Özetle Türkiye’nin krizi yönetebilmesi için elzem olan IMF anlaşması yolunda hala – her iki taraftan da kaynaklanan – sorunlar olduğunu iddia edebiliriz. “Biz bize yeteriz” gazının, Brunson’un serbest bırakılmasına karşın hiçbir işe yaramayacağı ise kesin görünüyor. İktidar bir kez daha “yerel seçimlere kadar IMF’siz idare edebilir miyiz”i deneyecek gibi görünüyor. Hazine ve Maliye Bakanı Berat Albayrak tarafından 9 Ekim’de İstanbul Kongre Merkezi’nde açıklanan “Enflasyonla Topyekûn Mücadele Programı” bunun en somut göstergesi. Döviz kurlarındaki dalgalanmaların sona erdiğini söyleyen Albayrak, sırada fiyat dengelemelerinin olduğunu söyledi. 50 üründe %10 indirim kampanyası başlattıklarını belirten Albayrak, bu kampanyanın yılsonuna kadar devam edeceğini duyurdu. [5] TÜFE’de %25, ÜFE’de %45lere dayanan enflasyonla bu şekilde mücadele edilebileceğine gerçekten inanan var mı acaba bilinmez ama birçok mağaza “dostlar alışverişte görsün” misali bu kampanyaya destek vermiş durumda.
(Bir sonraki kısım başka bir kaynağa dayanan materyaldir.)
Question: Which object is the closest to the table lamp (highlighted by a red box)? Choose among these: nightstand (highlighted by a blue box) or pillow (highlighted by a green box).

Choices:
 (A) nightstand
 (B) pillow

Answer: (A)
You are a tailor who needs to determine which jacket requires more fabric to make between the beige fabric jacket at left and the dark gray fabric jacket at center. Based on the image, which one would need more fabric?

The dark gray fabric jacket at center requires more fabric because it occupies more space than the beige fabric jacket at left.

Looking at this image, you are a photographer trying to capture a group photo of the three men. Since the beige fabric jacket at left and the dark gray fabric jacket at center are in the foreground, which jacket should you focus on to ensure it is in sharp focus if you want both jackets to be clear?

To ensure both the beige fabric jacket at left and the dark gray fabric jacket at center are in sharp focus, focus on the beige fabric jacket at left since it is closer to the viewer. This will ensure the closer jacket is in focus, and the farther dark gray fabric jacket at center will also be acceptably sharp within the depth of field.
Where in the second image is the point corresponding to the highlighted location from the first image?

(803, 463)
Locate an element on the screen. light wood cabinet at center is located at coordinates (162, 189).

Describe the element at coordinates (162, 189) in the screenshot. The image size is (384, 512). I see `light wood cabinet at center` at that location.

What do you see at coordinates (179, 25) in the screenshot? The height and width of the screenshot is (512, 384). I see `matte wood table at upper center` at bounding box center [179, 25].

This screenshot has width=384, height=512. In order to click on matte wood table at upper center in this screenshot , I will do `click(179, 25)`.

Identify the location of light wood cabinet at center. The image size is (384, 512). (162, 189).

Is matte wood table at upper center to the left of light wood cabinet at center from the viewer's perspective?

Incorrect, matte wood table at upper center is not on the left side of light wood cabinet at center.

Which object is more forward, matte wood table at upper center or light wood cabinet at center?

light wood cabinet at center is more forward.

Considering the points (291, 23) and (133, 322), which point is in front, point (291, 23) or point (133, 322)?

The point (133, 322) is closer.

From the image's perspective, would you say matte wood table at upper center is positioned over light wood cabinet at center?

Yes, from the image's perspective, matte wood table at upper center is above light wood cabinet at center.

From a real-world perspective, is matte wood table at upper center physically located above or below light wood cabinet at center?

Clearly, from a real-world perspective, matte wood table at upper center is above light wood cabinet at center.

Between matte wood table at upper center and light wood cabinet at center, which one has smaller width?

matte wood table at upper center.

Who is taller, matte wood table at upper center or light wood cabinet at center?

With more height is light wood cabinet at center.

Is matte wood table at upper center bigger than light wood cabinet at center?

Ekonomideki krizin, IMF benzeri bir kurumdan yüklü bir kredi desteği almadan ve sıkı bir program uygulamadan yönetilemeyeceğini tekrar vurgulamak gerekiyor.

***

AKP ve MHP arasında belirli gerilim hatları belirginleşmeye, bu gerilim hatları kamusal alanda daha net bir şekilde görünür olmaya başlıyor.[6] Af yasası önerisi bu hatlardan biri. Asıl olarak Alaattin Çakıcı[7] üzerinden gündem olan “Af Yasası” konusunda Devlet Bahçeli “kararlı” olduklarını sıklıkla belirtiyor.[8] AKP ise yasaya mesafeli. AKP ve MHP arasında bu konuyla ilgili uzlaşmazlık görünür bir şekilde dile getirilse de, asıl çekişmenin ne olduğuna dair veriler sınırlı. Tartışma, yerel seçimler yaklaşırken her iki tarafın kendi tabanına dönük olarak yaptığı hamlelerin bir yansıması mı? Yoksa devlet içinde etkili olan kesimlerin kadroları arasındaki “rekabet”, “çekişme” ve “çatışmanın” bir sonucu mu? Yani, devlet içinde gittikçe etkinliğini artıran MHP’nin kendi kadrolarının tutukluluklarına son verme çabası ve AKP ve AKP destekçisi kesimlerin buna direnmesini yansıtan bir tartışmaya mı şahit oluyoruz? Bu iki soru birbirini tamamen dışlamamakla birlikte, ikincisinin daha olası olduğunu söylemek mümkün gibi duruyor. MHP’nin önerdiği şekliyle bir af yasası gündeme gelirse, bu yasa, kadın cinayetlerini işleyenlerden, iş cinayetlerinin sorumlularına kadar çok geniş bir “suçlu” kesimi af kapsamına sokacak.[9]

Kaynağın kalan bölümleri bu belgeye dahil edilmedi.